* Task requirements
Reproduce the data below word for word, starting at its first line and ending with the line that holds "genus: Acalypha", including that line.

Lines of data:
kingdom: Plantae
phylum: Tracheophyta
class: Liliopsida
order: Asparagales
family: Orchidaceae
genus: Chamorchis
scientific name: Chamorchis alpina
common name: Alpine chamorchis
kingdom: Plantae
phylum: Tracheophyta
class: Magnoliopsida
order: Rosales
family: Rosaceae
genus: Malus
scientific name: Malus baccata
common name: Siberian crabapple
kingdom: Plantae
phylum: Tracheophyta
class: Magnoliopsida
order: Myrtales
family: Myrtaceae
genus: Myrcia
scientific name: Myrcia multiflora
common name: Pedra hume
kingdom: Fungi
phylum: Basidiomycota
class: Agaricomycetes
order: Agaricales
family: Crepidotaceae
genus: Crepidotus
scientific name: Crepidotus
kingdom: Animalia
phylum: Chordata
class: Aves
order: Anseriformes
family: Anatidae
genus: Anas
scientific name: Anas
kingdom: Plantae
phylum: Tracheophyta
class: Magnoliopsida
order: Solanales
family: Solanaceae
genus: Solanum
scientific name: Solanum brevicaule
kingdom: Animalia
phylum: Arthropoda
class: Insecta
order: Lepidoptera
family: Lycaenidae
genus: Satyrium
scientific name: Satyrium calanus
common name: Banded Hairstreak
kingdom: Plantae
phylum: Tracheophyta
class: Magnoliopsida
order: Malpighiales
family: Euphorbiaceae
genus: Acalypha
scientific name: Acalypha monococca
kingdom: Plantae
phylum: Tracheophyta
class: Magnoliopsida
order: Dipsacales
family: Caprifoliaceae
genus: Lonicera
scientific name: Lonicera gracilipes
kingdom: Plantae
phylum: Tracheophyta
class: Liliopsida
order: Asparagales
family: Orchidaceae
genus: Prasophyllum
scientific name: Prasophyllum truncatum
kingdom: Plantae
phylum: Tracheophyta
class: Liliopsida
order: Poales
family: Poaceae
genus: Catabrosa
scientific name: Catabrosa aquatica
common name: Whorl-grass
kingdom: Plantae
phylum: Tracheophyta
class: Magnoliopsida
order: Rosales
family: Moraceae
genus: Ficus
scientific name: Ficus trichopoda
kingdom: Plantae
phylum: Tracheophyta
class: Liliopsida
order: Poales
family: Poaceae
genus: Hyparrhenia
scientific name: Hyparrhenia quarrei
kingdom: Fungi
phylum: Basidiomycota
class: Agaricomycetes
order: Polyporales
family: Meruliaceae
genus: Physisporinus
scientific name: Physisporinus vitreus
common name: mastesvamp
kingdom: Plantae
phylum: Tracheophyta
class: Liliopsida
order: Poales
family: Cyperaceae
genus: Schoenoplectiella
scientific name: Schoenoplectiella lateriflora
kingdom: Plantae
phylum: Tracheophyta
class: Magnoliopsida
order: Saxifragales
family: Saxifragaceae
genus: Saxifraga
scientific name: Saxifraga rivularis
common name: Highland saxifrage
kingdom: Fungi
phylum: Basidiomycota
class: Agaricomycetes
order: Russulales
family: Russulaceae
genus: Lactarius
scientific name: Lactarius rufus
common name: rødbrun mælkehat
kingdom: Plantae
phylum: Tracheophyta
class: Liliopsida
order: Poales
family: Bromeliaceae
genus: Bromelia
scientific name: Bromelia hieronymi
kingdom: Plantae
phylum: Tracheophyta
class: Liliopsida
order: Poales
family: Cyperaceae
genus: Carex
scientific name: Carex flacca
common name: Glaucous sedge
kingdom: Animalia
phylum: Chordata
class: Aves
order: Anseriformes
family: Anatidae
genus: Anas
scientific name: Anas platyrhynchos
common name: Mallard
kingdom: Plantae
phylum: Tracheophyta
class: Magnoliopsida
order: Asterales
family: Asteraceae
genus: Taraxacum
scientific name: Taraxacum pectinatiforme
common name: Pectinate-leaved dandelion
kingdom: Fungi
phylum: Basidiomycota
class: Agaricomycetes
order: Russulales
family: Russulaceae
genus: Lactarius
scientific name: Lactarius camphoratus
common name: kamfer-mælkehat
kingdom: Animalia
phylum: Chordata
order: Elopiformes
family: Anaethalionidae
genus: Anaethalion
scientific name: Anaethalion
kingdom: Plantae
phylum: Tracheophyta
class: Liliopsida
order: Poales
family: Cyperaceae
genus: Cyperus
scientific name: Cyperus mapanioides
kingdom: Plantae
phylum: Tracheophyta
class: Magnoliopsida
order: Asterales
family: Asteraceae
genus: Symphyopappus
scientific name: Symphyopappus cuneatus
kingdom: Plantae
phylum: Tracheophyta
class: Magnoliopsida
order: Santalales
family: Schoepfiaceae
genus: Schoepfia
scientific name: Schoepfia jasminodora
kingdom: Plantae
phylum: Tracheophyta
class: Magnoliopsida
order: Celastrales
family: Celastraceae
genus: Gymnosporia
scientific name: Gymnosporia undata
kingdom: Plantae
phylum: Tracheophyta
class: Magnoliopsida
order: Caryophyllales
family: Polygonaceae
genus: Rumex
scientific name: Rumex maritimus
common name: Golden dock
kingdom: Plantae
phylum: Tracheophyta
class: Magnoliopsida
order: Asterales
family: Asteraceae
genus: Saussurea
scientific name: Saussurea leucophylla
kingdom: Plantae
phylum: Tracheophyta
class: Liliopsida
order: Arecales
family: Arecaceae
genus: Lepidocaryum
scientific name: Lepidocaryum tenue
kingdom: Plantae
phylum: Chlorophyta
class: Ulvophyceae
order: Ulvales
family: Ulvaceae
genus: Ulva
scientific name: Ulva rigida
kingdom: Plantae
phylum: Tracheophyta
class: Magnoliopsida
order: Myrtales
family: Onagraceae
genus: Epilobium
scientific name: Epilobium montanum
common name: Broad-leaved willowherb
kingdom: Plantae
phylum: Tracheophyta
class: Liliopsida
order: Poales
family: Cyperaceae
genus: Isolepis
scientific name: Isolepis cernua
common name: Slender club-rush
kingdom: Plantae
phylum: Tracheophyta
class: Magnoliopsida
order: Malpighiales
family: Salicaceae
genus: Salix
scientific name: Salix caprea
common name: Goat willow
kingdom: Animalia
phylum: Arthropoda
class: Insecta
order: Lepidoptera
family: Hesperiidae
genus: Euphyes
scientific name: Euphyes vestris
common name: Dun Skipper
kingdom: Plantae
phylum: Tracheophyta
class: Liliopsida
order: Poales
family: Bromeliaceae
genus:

* Exercise solution
kingdom: Plantae
phylum: Tracheophyta
class: Liliopsida
order: Asparagales
family: Orchidaceae
genus: Chamorchis
scientific name: Chamorchis alpina
common name: Alpine chamorchis
kingdom: Plantae
phylum: Tracheophyta
class: Magnoliopsida
order: Rosales
family: Rosaceae
genus: Malus
scientific name: Malus baccata
common name: Siberian crabapple
kingdom: Plantae
phylum: Tracheophyta
class: Magnoliopsida
order: Myrtales
family: Myrtaceae
genus: Myrcia
scientific name: Myrcia multiflora
common name: Pedra hume
kingdom: Fungi
phylum: Basidiomycota
class: Agaricomycetes
order: Agaricales
family: Crepidotaceae
genus: Crepidotus
scientific name: Crepidotus
kingdom: Animalia
phylum: Chordata
class: Aves
order: Anseriformes
family: Anatidae
genus: Anas
scientific name: Anas
kingdom: Plantae
phylum: Tracheophyta
class: Magnoliopsida
order: Solanales
family: Solanaceae
genus: Solanum
scientific name: Solanum brevicaule
kingdom: Animalia
phylum: Arthropoda
class: Insecta
order: Lepidoptera
family: Lycaenidae
genus: Satyrium
scientific name: Satyrium calanus
common name: Banded Hairstreak
kingdom: Plantae
phylum: Tracheophyta
class: Magnoliopsida
order: Malpighiales
family: Euphorbiaceae
genus: Acalypha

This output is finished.